I didn't think the performances were the problem, said Arifa Akbar in The Guardian. Scott Thomas is charming as the eccentric actress, who took flight from a controlling partner years ago, and who here acts out her past for the visiting executive. And James convinces as the ambitious young mother, who is herself in a toxic relationship. But neither character is properly developed and both stars are "hamstrung" by an incoherent script that speaks "its themes through exposition".

These themes arrive thick and fast, said Matt Wolf in The New York Times. Over its nearly three hours, "#MeToo, cancel culture, the tyranny of men" and many others are covered in a play that veers awkwardly between "near-slapstick" and "speechifying". Watching it is like "tumbling down a never-ending rabbit hole of bewilderment", said Fiona Mountford in The i Paper. It is "the most barking play the West End has seen in a long time".

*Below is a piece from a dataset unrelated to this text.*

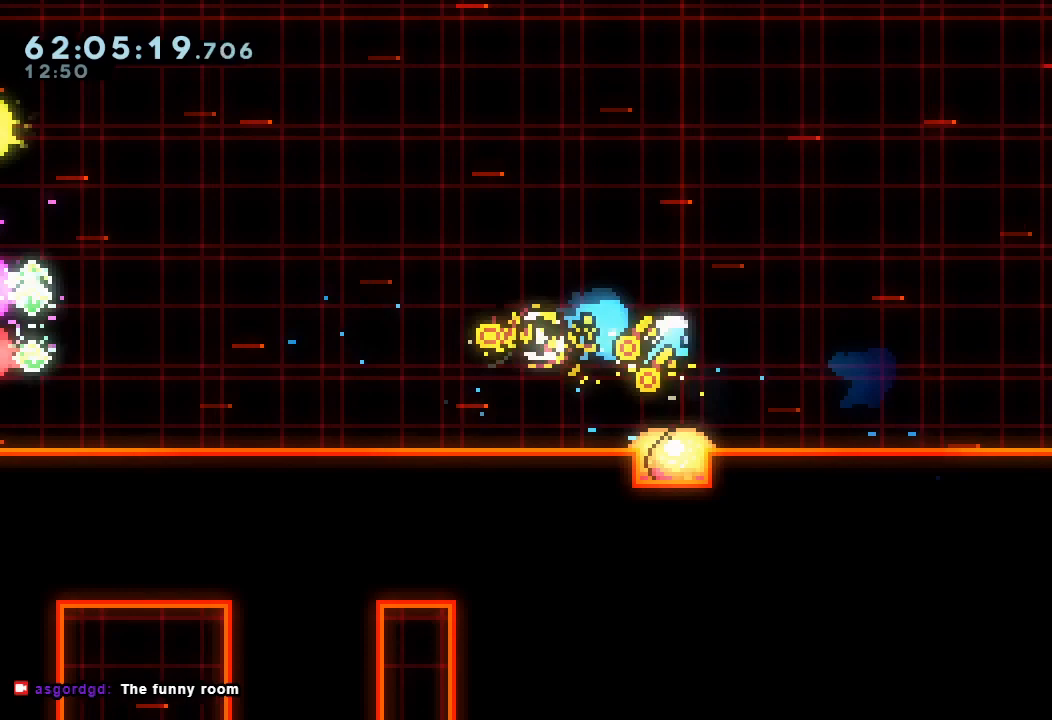
{"keys": ["a", "down", "right", "s"], "events": [[100, "s", "up"], [133, "d", "down"], [200, "s", "down"], [233, "d", "up"], [367, "s", "up"], [433, "d", "down"], [467, "s", "down"], [500, "d", "up"]]}
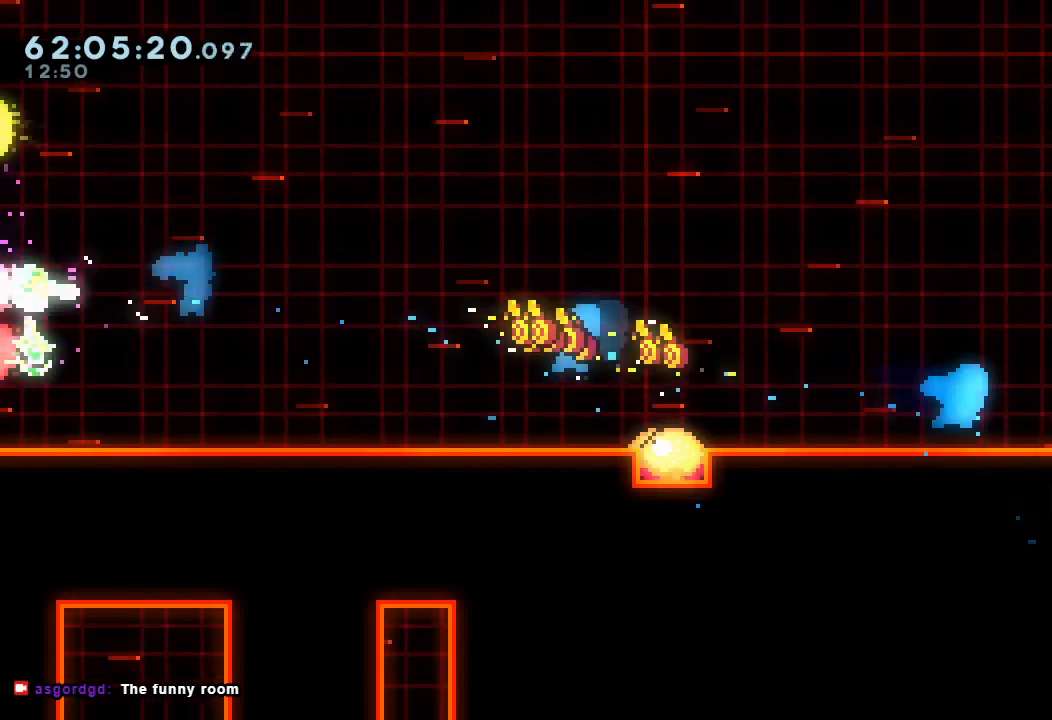
{"keys": ["a", "down", "right"], "events": [[200, "s", "up"], [233, "d", "down"], [300, "s", "down"], [333, "d", "up"], [467, "s", "up"]]}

My suspicion is that Skinner was aiming for absurdism, said Nick Curtis in the Evening Standard. Sadly, what she has ended up with is more an "assemblage of half-baked ideas and lazy conceits". The mystery is why two big name actors (and director Ian Rickson) signed up to it. "As star vehicles go, it's a car crash."

Harold Pinter Theatre, London SW1 (0844-871 7627; lyonesseonstage.com). Until 23 December. Rating *: stars reflect the overall quality of reviews and our own independent assessment (5 stars=don't miss; 1 star=don't bother)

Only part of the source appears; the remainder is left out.